Eine entsprechende Untersuchung hatte zuvor Trumps Sprecher Sean Spicer per Twitter gefordert. Die Geheimdienstausschüsse des Kongresses sollten prüfen, ob die Regierung Obama ihre Macht missbraucht habe. Bis zum Ende einer solchen Untersuchung werde sich der Präsident nicht mehr zu dem Thema äußern.

Anschuldigung ohne Belege

Trump hatte seinem Amtsvorgänger am Samstag über Twitter vorgeworfen, in der heißen Phase des Wahlkampfes seine Telefone abgehört zu haben. Anschließend beschimpfte er Obama in weiteren Tweets. Der sei "tief gesunken" und ein "böser (oder kranker) Kerl". Belege für seine Vorwürfe lieferte Trump nicht.

Ein Obama-Sprecher hatte die Vorwürfe als "schlicht falsch" zurückgewiesen. Obama habe niemals das Abhören von US-Bürgern angeordnet. Es sei eine Grundregel seiner Regierung gewesen, dass sich das Weiße Haus niemals in die unabhängigen Untersuchungen des Justizministeriums einmische.

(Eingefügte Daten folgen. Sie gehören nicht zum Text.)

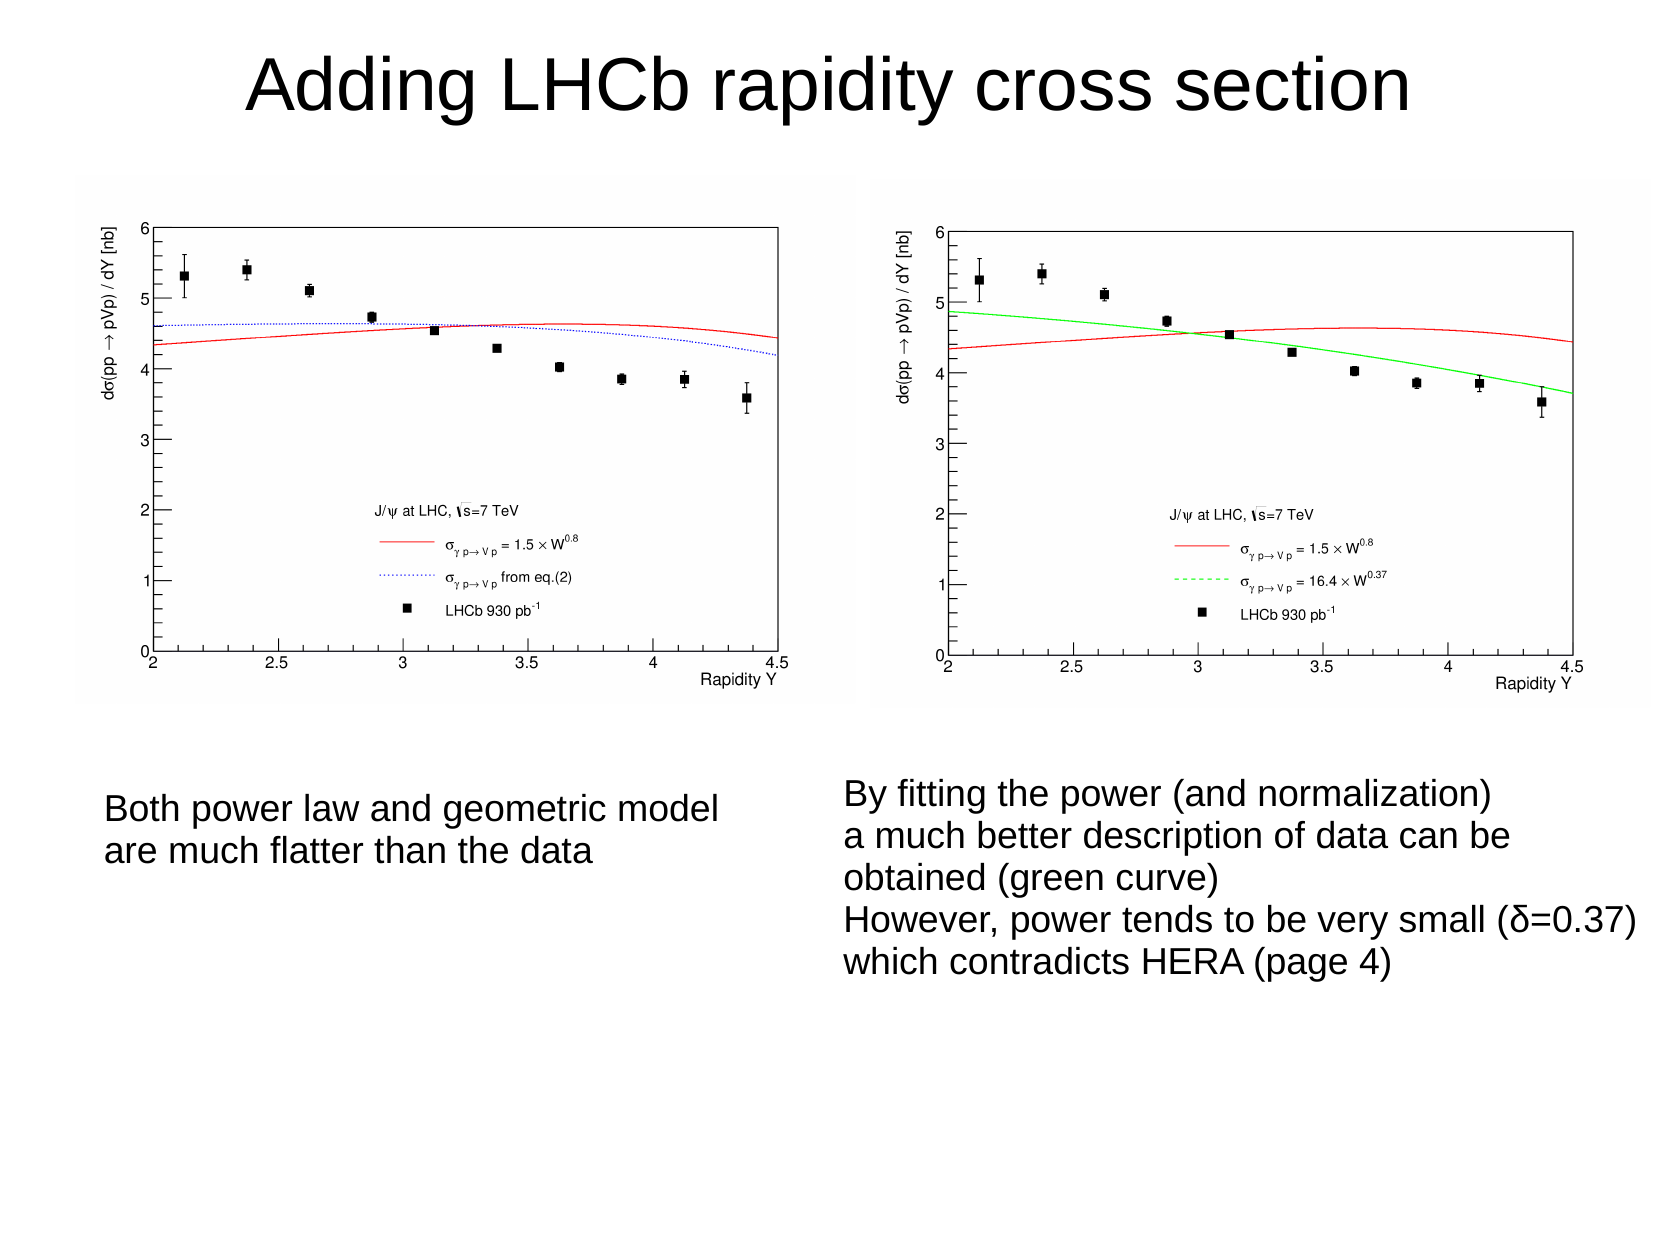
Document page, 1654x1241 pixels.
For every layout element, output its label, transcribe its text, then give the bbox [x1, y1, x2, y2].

picture [870, 179, 1651, 709]
text_box By fitting the power (and normalization) a much better description of data can be obtained (green curve) However, power tends to be very small (δ=0.37) which contradicts HERA (page 4) [828, 765, 1654, 990]
text_box Both power law and geometric model are much flatter than the data [88, 780, 735, 879]
picture [75, 175, 856, 704]
title Adding LHCb rapidity cross section [82, 42, 1576, 127]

Auch der frühere Geheimdienstdirektor der USA, James Clapper, schloss aus, dass Trumps Telefon während der Präsidentschaftskandidatur im vergangenen Jahr überwacht wurde. "Ich kann das zurückweisen. Ich hätte das gewusst", sagte Clapper dem Sender NBC. Der ehemalige Chef des Auslandsgeheimdienstes CIA, Leon Panetta, warf Trump vor, durch die Anschuldigungen von den umstrittenen Russland-Verbindungen seines Umfelds ablenken zu wollen. "Sie versuchen, etwas zu verbergen", sagte Panetta auf CBS.

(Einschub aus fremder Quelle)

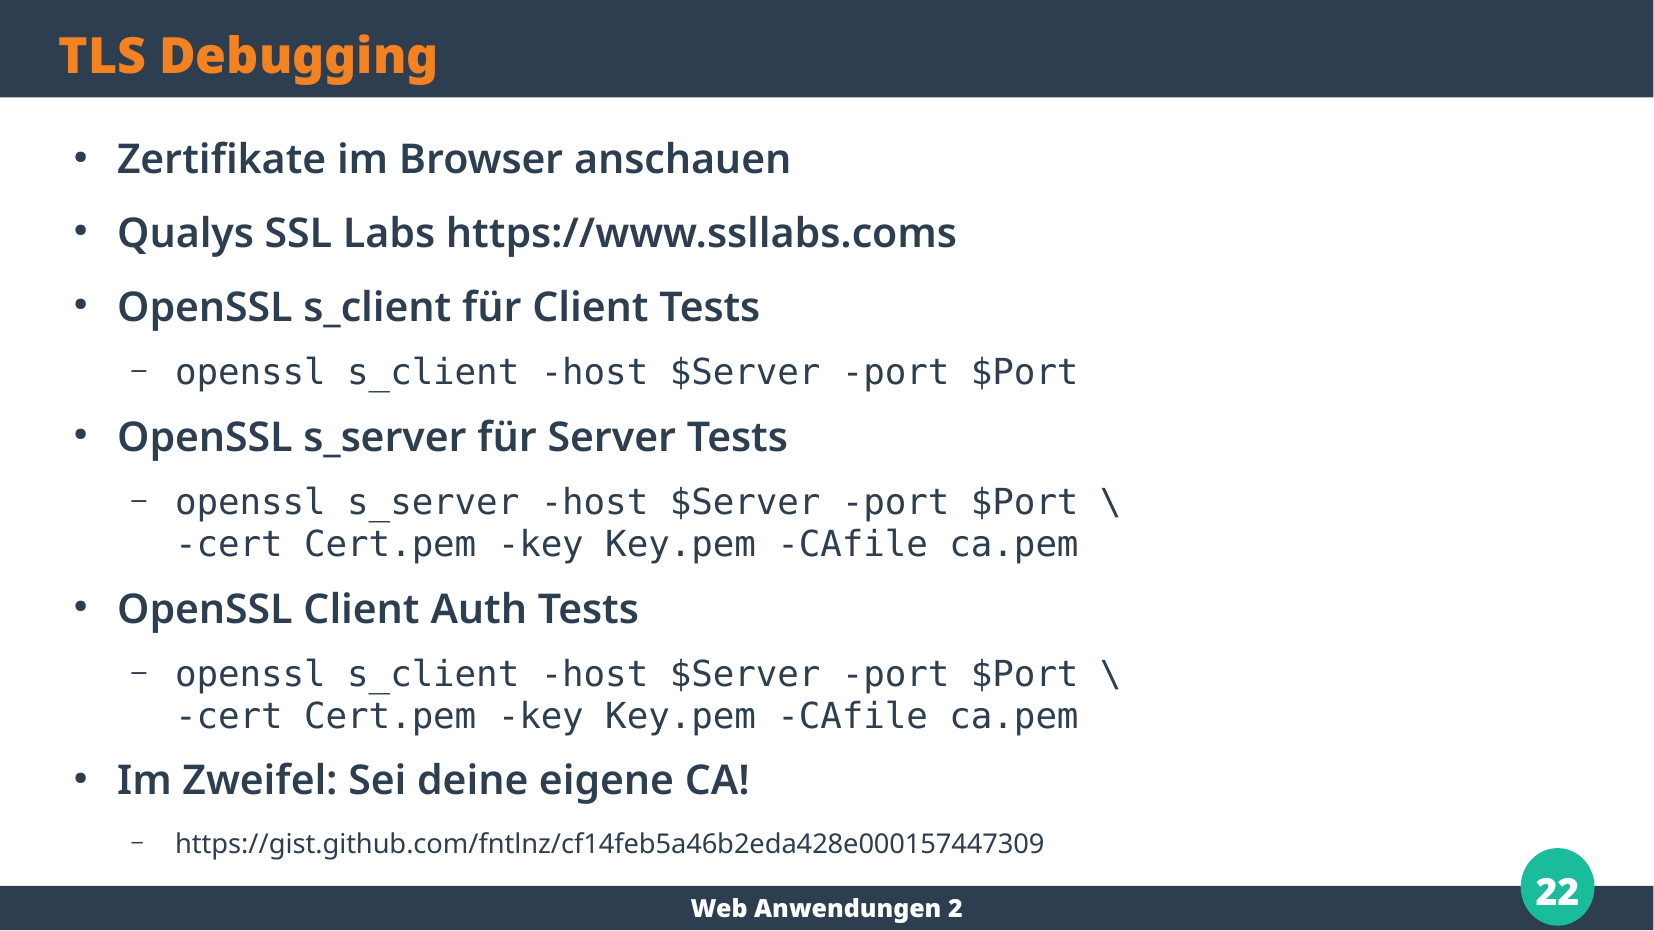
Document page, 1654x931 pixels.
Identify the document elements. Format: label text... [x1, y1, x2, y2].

title TLS Debugging [59, 8, 1595, 89]
list Zertifikate im Browser anschauen Qualys SSL Labs https://www.ssllabs.coms OpenSSL s_client für Client Tests openssl s_client -host $Server -port $Port OpenSSL s_server für Server Tests openssl s_server -host $Server -port $Port \ -cert Cert.pem -key Key.pem -CAfile ca.pem OpenSSL Client Auth Tests openssl s_client -host $Server -port $Port \ -cert Cert.pem -key Key.pem -CAfile ca.pem Im Zweifel: Sei deine eigene CA! https://gist.github.com/fntlnz/cf14feb5a46b2eda428e000157447309 [59, 129, 1595, 864]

James Comey mischt sich ein

Der New York Times zufolge hat der Vorsitzende des FBI, James Comey, das Justizministerium dazu aufgefordert, Trumps Beschuldigungen öffentlich zurückzuweisen. Demnach sagte Comey, die umstrittene Äußerung sei falsch und müsse korrigiert werden, weil sie insinuiere, dass sich auch seine Behörde der widerrechtlichen Überwachung strafbar gemacht hätte. Weder das FBI noch das Justizministerium wollten am Wochenende dazu Stellung beziehen. Den amtierenden Präsidenten zu beschuldigen und Falschinformationen zu verbreiten, wäre vonseiten des FBI ein bemerkenswerter und historisch einmaliger Prozess, schreibt die New York Times.

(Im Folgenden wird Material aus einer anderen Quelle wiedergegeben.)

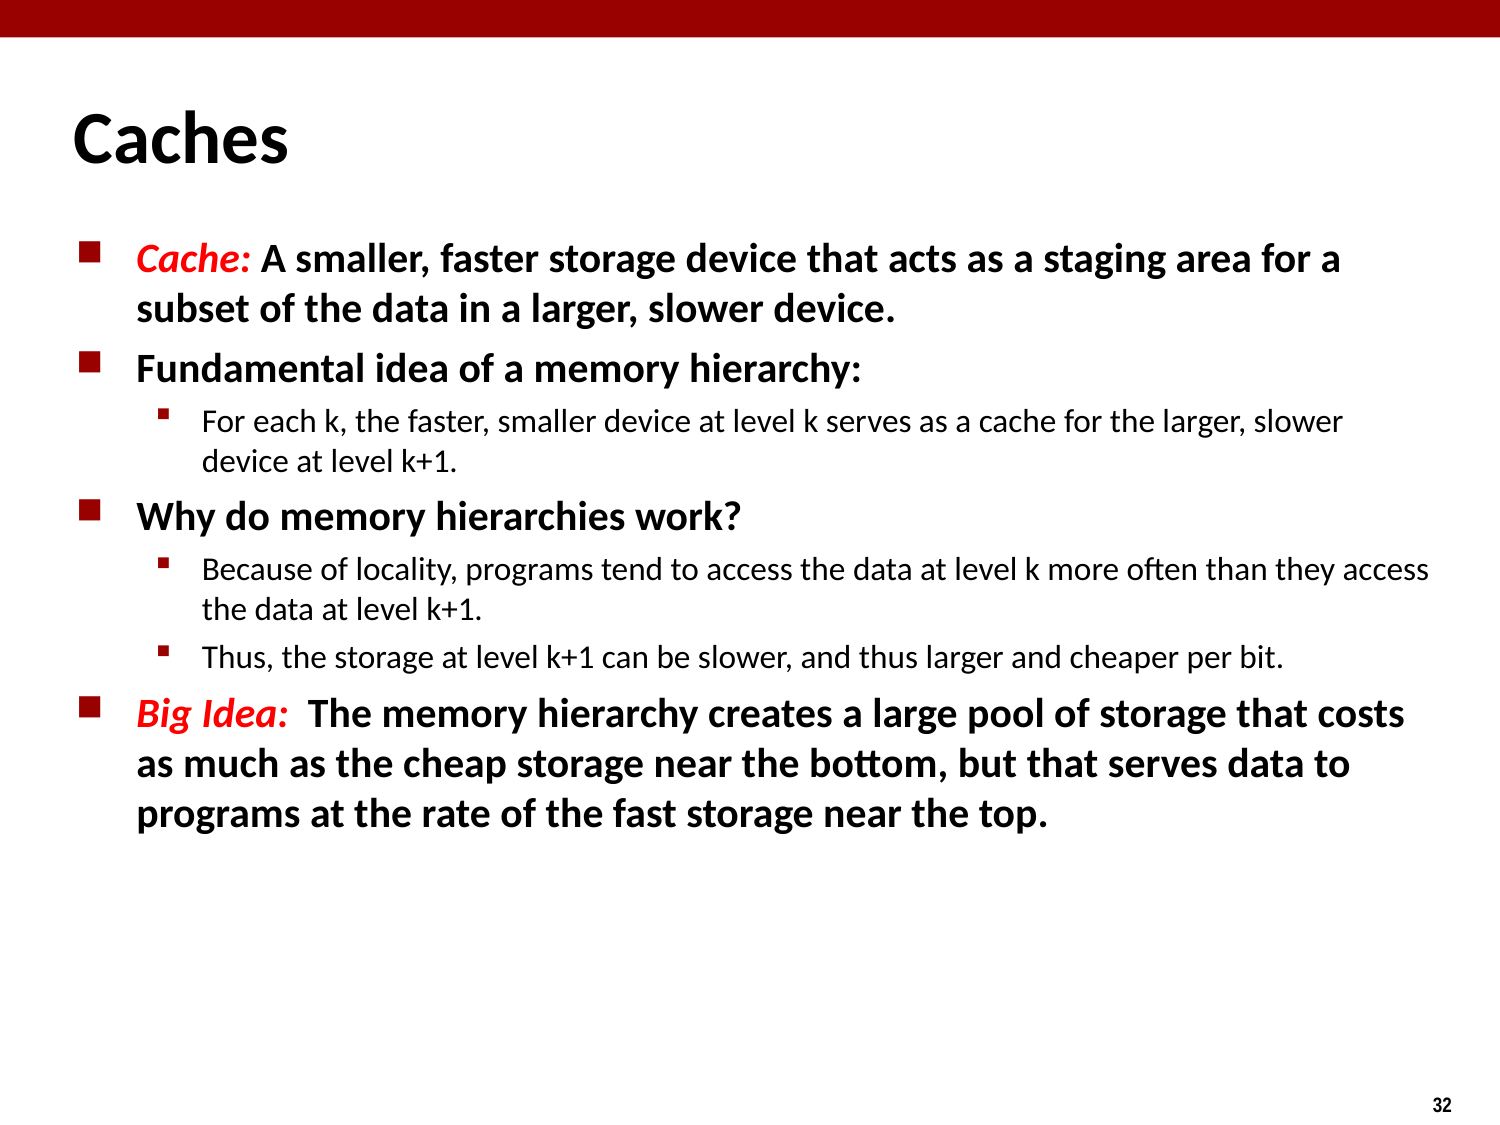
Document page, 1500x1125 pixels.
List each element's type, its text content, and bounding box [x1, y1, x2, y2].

Trump ist wegen Kontakten zwischen seinen Vertrauten und russischen Regierungsvertretern in Bedrängnis. US-Geheimdienste und das dem Justizministerium unterstellte FBI hatten Russland vorgeworfen, hinter Hackerangriffen auf Demokraten im Wahlkampf zu stehen, um mit den erbeuteten E-Mails das Ergebnis zu beeinflussen. Russland wies dies zurück. Hochrangige US-Demokraten gehen davon aus, dass Russland den späteren Wahlsieger Trump gegen seine Rivalin Hillary Clinton unterstützen wollte.